Material provided >>
========================
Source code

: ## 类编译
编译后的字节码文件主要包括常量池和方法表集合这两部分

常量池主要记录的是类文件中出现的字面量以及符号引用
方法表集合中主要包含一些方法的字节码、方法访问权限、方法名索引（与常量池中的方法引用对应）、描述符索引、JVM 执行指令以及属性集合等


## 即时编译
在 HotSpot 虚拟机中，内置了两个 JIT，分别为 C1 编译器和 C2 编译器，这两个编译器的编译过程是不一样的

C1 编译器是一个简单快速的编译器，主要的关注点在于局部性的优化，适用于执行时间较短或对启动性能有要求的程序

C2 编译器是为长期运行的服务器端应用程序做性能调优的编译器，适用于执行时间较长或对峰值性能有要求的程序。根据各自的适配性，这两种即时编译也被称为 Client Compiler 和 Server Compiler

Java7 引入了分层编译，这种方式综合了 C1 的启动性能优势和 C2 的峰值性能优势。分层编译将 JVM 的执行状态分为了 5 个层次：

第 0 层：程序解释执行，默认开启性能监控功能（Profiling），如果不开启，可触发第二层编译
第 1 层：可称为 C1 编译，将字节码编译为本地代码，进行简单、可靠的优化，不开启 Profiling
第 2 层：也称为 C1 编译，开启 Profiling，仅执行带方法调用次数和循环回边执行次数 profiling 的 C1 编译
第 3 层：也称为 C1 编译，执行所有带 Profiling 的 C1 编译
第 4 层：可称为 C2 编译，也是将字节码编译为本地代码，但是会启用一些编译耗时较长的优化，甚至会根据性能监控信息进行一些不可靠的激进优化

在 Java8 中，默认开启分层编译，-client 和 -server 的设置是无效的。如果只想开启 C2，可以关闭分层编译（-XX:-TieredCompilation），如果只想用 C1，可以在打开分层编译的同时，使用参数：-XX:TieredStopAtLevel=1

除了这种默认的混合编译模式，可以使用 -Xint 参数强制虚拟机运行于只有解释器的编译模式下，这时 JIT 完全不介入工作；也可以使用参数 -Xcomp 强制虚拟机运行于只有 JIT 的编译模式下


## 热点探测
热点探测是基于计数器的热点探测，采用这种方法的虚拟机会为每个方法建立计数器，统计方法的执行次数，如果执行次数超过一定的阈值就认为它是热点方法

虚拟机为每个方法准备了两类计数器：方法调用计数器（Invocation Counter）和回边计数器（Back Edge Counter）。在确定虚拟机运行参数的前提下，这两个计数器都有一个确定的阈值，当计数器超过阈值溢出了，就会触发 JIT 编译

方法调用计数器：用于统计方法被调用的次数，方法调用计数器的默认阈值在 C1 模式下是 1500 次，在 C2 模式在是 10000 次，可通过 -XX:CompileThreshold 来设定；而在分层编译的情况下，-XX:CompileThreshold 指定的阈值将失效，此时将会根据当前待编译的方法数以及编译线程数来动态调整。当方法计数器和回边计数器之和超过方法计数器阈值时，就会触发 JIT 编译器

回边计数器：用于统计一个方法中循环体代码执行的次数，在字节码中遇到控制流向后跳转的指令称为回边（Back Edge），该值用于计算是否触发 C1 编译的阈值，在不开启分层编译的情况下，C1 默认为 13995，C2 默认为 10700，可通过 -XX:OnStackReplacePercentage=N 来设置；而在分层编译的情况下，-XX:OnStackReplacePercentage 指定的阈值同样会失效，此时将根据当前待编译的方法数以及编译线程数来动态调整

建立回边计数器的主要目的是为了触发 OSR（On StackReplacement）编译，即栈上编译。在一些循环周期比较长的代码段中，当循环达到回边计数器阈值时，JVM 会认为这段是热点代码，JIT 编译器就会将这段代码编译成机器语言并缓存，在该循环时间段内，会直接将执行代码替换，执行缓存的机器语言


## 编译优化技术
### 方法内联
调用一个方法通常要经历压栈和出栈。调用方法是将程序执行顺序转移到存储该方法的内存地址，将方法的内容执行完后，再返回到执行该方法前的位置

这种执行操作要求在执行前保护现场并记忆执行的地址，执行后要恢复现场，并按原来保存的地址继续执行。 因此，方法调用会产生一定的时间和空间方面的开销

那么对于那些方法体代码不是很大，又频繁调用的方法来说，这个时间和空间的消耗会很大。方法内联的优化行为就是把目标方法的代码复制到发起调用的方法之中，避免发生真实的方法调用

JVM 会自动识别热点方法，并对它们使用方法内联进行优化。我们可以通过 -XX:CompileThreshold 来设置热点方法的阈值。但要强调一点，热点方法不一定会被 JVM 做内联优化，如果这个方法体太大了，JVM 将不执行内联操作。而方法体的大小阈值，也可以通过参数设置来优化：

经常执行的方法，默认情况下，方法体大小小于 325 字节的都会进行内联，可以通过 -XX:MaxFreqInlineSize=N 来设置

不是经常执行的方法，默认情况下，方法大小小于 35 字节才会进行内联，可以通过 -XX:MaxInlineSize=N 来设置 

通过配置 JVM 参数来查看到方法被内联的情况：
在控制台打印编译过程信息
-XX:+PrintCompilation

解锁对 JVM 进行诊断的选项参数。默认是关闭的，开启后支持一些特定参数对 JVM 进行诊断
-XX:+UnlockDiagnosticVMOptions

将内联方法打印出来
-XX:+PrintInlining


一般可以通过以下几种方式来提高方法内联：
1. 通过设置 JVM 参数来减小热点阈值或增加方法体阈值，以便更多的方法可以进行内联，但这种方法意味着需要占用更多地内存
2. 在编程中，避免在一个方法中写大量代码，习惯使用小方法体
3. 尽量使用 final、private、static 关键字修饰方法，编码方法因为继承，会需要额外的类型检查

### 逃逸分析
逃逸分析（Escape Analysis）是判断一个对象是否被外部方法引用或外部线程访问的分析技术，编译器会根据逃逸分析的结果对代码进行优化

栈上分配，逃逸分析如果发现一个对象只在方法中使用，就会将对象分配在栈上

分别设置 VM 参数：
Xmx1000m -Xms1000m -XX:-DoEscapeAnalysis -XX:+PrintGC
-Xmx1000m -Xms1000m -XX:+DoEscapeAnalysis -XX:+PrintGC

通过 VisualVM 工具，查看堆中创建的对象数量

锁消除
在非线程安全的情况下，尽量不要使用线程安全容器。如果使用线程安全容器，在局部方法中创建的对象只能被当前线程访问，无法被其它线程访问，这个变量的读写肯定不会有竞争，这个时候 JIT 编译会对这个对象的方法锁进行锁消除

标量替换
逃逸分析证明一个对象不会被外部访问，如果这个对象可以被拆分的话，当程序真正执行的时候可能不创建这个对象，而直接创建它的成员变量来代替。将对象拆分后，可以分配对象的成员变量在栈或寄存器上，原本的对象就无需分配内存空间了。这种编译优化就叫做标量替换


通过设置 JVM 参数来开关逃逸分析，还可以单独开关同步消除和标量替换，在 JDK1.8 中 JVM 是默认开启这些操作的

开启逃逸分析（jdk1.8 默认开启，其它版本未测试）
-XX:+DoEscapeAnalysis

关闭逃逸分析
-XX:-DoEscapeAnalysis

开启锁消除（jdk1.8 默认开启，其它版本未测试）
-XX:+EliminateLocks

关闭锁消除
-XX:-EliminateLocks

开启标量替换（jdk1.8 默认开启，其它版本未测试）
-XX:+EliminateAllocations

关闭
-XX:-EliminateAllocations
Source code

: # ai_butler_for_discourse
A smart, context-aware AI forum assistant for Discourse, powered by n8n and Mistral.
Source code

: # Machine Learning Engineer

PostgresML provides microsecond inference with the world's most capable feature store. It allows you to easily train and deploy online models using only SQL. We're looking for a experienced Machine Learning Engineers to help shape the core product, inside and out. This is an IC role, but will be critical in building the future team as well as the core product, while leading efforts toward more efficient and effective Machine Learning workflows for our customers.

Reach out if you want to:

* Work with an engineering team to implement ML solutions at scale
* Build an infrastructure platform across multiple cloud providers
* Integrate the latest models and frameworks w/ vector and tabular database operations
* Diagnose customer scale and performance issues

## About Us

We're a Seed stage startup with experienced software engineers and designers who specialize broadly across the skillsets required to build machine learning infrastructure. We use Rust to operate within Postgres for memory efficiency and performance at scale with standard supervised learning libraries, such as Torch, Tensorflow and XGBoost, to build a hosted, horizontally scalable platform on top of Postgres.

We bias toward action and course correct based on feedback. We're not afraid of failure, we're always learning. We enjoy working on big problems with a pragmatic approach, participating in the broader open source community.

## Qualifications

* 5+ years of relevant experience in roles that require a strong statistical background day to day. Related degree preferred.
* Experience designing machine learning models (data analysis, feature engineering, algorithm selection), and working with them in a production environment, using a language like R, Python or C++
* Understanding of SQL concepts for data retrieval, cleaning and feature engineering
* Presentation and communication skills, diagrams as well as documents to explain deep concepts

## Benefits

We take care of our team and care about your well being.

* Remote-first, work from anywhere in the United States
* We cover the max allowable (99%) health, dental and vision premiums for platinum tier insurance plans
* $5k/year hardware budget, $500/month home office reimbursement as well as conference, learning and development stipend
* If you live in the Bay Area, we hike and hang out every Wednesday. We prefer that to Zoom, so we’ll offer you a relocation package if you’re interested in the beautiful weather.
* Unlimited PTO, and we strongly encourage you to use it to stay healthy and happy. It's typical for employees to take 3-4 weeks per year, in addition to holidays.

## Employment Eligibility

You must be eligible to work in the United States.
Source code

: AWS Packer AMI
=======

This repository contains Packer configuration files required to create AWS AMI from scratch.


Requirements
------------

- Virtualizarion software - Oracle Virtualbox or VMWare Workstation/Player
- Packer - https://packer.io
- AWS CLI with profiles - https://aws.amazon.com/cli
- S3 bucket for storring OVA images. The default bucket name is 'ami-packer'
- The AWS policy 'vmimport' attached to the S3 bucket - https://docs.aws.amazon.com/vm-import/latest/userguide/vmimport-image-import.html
========================
Exercise brief >>
What lines in the records above include the string "performance"? Copy each one.

Reply >>
* Diagnose customer scale and performance issues
We're a Seed stage startup with experienced software engineers and designers who specialize broadly across the skillsets required to build machine learning infrastructure. We use Rust to operate within Postgres for memory efficiency and performance at scale with standard supervised learning libraries, such as Torch, Tensorflow and XGBoost, to build a hosted, horizontally scalable platform on top of Postgres.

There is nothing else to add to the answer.